De la guerre à la paix. Pacification et stabilisation post-conflit
Paul Haéri Paris, Economica, 2008, 269 p.
Ancien lieutenant-colonel de l’Armée de terre, officier des troupes de marine, Paul Haéri nous livre ici son témoignage sur les implications sociales, politico-stratégiques et militaires de la multiplication des interventions dites de « stabilisation » auxquelles il a participé, en ex-Yougoslavie, en Afghanistan et en Côte d’Ivoire. Les principaux atouts de ce livre (synthèse et clarté de l’exposé, références historiques nombreuses et fouillées, renvois aux textes doctrinaux de référence) émergent du parti pris de l’auteur : il s’agit d’un « opérationnel » se posant des questions sur l’adaptation des doctrines stratégiques contemporaines à la réalité des théâtres de projection.
Loin des considérations étroitement « stratégistes » de ses pairs, régulièrement publiées dans la même collection, Paul Haéri refuse délibérément les postures idéologiques ou « doctrinaires » –terme plus adéquat, semble-t-il, pour désigner les représentations stratégiques – pour montrer que la complexité inhérente à l’interaction de multiples acteurs sur les théâtres de gestion de crise implique de renoncer à tout dogmatisme de la « solution toute faite ».
Le deuxième intérêt majeur de cet ouvrage réside dans une autre posture, courageuse parce que minoritaire au sein des Armées françaises : il faut assumer les enseignements et les acquis de l’héritage colonial et en tirer profit. La juxtaposition, dans le titre, des termes de « stabilisation » et de « pacification » n’est pas anodine, surtout si l’on considère que le premier terme a remplacé le second dans la taxinomie officielle des Armées, car jugé trop « connoté » historiquement. Issu d’une nouvelle génération d’officiers professionnels arrivée à « maturité » avec l’avènement de la post-bipolarité, davantage tournée vers l’action que la dissuasion et n’hésitant pas à qualifier de « tabou » le précédent algérien, il rappelle que puisque la bataille d’Alger a été un succès militaire –à défaut de l’être au niveau politique – il ne faut pas hésiter à s’en inspirer directement. L’auteur réactive, tout au long de l’ouvrage, la figure de l’officier colonial, Gallieni et Lyautey en tête.

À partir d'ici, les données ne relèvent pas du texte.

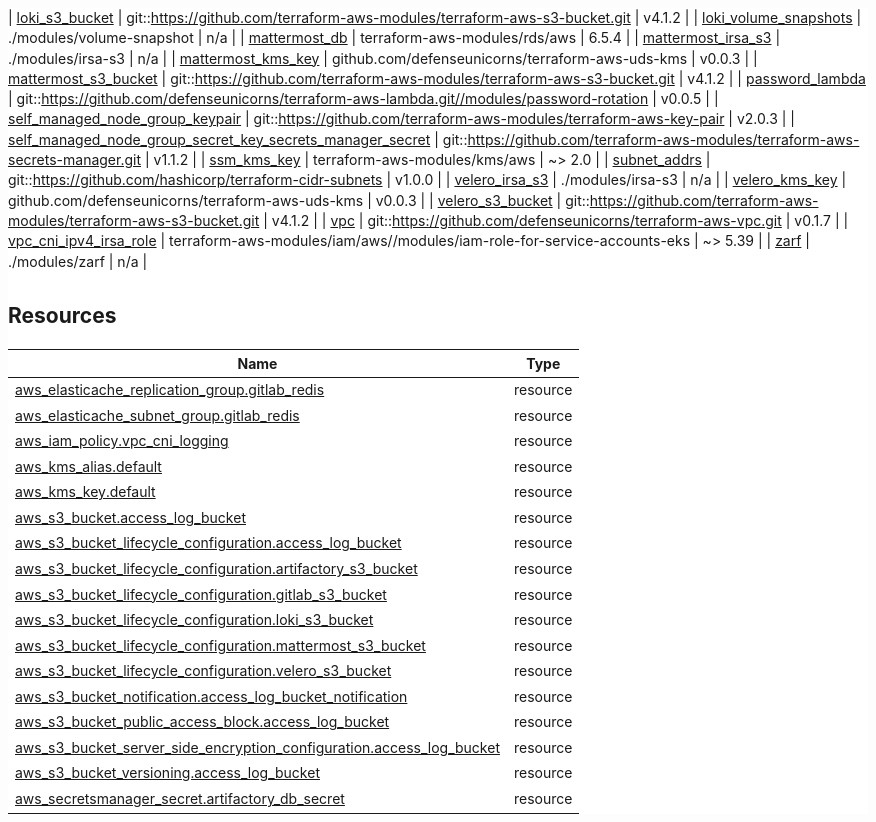 | <a name="module_loki_s3_bucket"></a> [loki\_s3\_bucket](#module\_loki\_s3\_bucket) | git::https://github.com/terraform-aws-modules/terraform-aws-s3-bucket.git | v4.1.2 |
| <a name="module_loki_volume_snapshots"></a> [loki\_volume\_snapshots](#module\_loki\_volume\_snapshots) | ./modules/volume-snapshot | n/a |
| <a name="module_mattermost_db"></a> [mattermost\_db](#module\_mattermost\_db) | terraform-aws-modules/rds/aws | 6.5.4 |
| <a name="module_mattermost_irsa_s3"></a> [mattermost\_irsa\_s3](#module\_mattermost\_irsa\_s3) | ./modules/irsa-s3 | n/a |
| <a name="module_mattermost_kms_key"></a> [mattermost\_kms\_key](#module\_mattermost\_kms\_key) | github.com/defenseunicorns/terraform-aws-uds-kms | v0.0.3 |
| <a name="module_mattermost_s3_bucket"></a> [mattermost\_s3\_bucket](#module\_mattermost\_s3\_bucket) | git::https://github.com/terraform-aws-modules/terraform-aws-s3-bucket.git | v4.1.2 |
| <a name="module_password_lambda"></a> [password\_lambda](#module\_password\_lambda) | git::https://github.com/defenseunicorns/terraform-aws-lambda.git//modules/password-rotation | v0.0.5 |
| <a name="module_self_managed_node_group_keypair"></a> [self\_managed\_node\_group\_keypair](#module\_self\_managed\_node\_group\_keypair) | git::https://github.com/terraform-aws-modules/terraform-aws-key-pair | v2.0.3 |
| <a name="module_self_managed_node_group_secret_key_secrets_manager_secret"></a> [self\_managed\_node\_group\_secret\_key\_secrets\_manager\_secret](#module\_self\_managed\_node\_group\_secret\_key\_secrets\_manager\_secret) | git::https://github.com/terraform-aws-modules/terraform-aws-secrets-manager.git | v1.1.2 |
| <a name="module_ssm_kms_key"></a> [ssm\_kms\_key](#module\_ssm\_kms\_key) | terraform-aws-modules/kms/aws | ~> 2.0 |
| <a name="module_subnet_addrs"></a> [subnet\_addrs](#module\_subnet\_addrs) | git::https://github.com/hashicorp/terraform-cidr-subnets | v1.0.0 |
| <a name="module_velero_irsa_s3"></a> [velero\_irsa\_s3](#module\_velero\_irsa\_s3) | ./modules/irsa-s3 | n/a |
| <a name="module_velero_kms_key"></a> [velero\_kms\_key](#module\_velero\_kms\_key) | github.com/defenseunicorns/terraform-aws-uds-kms | v0.0.3 |
| <a name="module_velero_s3_bucket"></a> [velero\_s3\_bucket](#module\_velero\_s3\_bucket) | git::https://github.com/terraform-aws-modules/terraform-aws-s3-bucket.git | v4.1.2 |
| <a name="module_vpc"></a> [vpc](#module\_vpc) | git::https://github.com/defenseunicorns/terraform-aws-vpc.git | v0.1.7 |
| <a name="module_vpc_cni_ipv4_irsa_role"></a> [vpc\_cni\_ipv4\_irsa\_role](#module\_vpc\_cni\_ipv4\_irsa\_role) | terraform-aws-modules/iam/aws//modules/iam-role-for-service-accounts-eks | ~> 5.39 |
| <a name="module_zarf"></a> [zarf](#module\_zarf) | ./modules/zarf | n/a |

## Resources

| Name | Type |
|------|------|
| [aws_elasticache_replication_group.gitlab_redis](https://registry.terraform.io/providers/hashicorp/aws/latest/docs/resources/elasticache_replication_group) | resource |
| [aws_elasticache_subnet_group.gitlab_redis](https://registry.terraform.io/providers/hashicorp/aws/latest/docs/resources/elasticache_subnet_group) | resource |
| [aws_iam_policy.vpc_cni_logging](https://registry.terraform.io/providers/hashicorp/aws/latest/docs/resources/iam_policy) | resource |
| [aws_kms_alias.default](https://registry.terraform.io/providers/hashicorp/aws/latest/docs/resources/kms_alias) | resource |
| [aws_kms_key.default](https://registry.terraform.io/providers/hashicorp/aws/latest/docs/resources/kms_key) | resource |
| [aws_s3_bucket.access_log_bucket](https://registry.terraform.io/providers/hashicorp/aws/latest/docs/resources/s3_bucket) | resource |
| [aws_s3_bucket_lifecycle_configuration.access_log_bucket](https://registry.terraform.io/providers/hashicorp/aws/latest/docs/resources/s3_bucket_lifecycle_configuration) | resource |
| [aws_s3_bucket_lifecycle_configuration.artifactory_s3_bucket](https://registry.terraform.io/providers/hashicorp/aws/latest/docs/resources/s3_bucket_lifecycle_configuration) | resource |
| [aws_s3_bucket_lifecycle_configuration.gitlab_s3_bucket](https://registry.terraform.io/providers/hashicorp/aws/latest/docs/resources/s3_bucket_lifecycle_configuration) | resource |
| [aws_s3_bucket_lifecycle_configuration.loki_s3_bucket](https://registry.terraform.io/providers/hashicorp/aws/latest/docs/resources/s3_bucket_lifecycle_configuration) | resource |
| [aws_s3_bucket_lifecycle_configuration.mattermost_s3_bucket](https://registry.terraform.io/providers/hashicorp/aws/latest/docs/resources/s3_bucket_lifecycle_configuration) | resource |
| [aws_s3_bucket_lifecycle_configuration.velero_s3_bucket](https://registry.terraform.io/providers/hashicorp/aws/latest/docs/resources/s3_bucket_lifecycle_configuration) | resource |
| [aws_s3_bucket_notification.access_log_bucket_notification](https://registry.terraform.io/providers/hashicorp/aws/latest/docs/resources/s3_bucket_notification) | resource |
| [aws_s3_bucket_public_access_block.access_log_bucket](https://registry.terraform.io/providers/hashicorp/aws/latest/docs/resources/s3_bucket_public_access_block) | resource |
| [aws_s3_bucket_server_side_encryption_configuration.access_log_bucket](https://registry.terraform.io/providers/hashicorp/aws/latest/docs/resources/s3_bucket_server_side_encryption_configuration) | resource |
| [aws_s3_bucket_versioning.access_log_bucket](https://registry.terraform.io/providers/hashicorp/aws/latest/docs/resources/s3_bucket_versioning) | resource |
| [aws_secretsmanager_secret.artifactory_db_secret](https://registry.terraform.io/providers/hashicorp/aws/latest/docs/resources/secretsmanager_secret) | resource |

Plus intéressant encore, face à la question de la « redécouverte » du patrimoine colonial au sein des Armées, Paul Haéri souligne le chassé-croisé doctrinal et les transferts d’expérience opérés entre les Français et les Anglo-Saxons à la fois sur les questions de « stabilisation » et de « contre-insurrection ». Il rappelle ainsi que ce sont les autorités militaires américaines (dont le général David Petraeus, superviseur des opérations en Irak et en Afghanistan depuis avril 2008) qui s’inspirent directement des travaux d’anciens officiers coloniaux français, presque totalement oubliés depuis1.
Toutefois, le chercheur en sciences sociales comme le lecteur avisé pourront regretter, dans cet ouvrage, un indéniable manque de réflexivité. Certes, si le propos essentiel de l’auteur est l’adaptation des outils conceptuels des Armées aux réalités complexes et changeantes des théâtres de projection, la validité de ces concepts en eux-mêmes n’est jamais questionnée. Prudent, Paul Haéri plaide pour la nuance face aux dogmatismes stratégiques et la prédominance des réalités tactiques sur les grands schémas planificateurs, mais l’ambition de l’ouvrage n’est pas vraiment de questionner la pertinence des doctrines du moment, ni même d’en proposer une amélioration. Si cela correspond, on l’a vu, au parti pris de l’auteur, on peut tout de même s’interroger : comment poser la question de l’adaptabilité de certains concepts sans s’interroger sur la construction sociale de ceux-ci à travers leurs conditions de (ré)émergence comme les représentations qui les sous-tendent ? L’exhaustivité thématique de l’ouvrage (tous les « secteurs » sociaux touchés par les interventions de « stabilisation » sont balayés) et la volonté de synthèse interdisent sans doute ce préalable pourtant bienvenu.
Au final, De la guerre à la paix est un très bon ouvrage de synthèse pour qui se pose deux questions : quels sont les outils dont disposent les armées occidentales pour faire face à la multiplication des interventions post-bipolaires de « stabilisation » et, dans quels répertoires historiques et socio-culturels puiser ces outils ?
1 David Galula, Contre-insurrection : Théorie et pratique, Paris, Economica, 2008.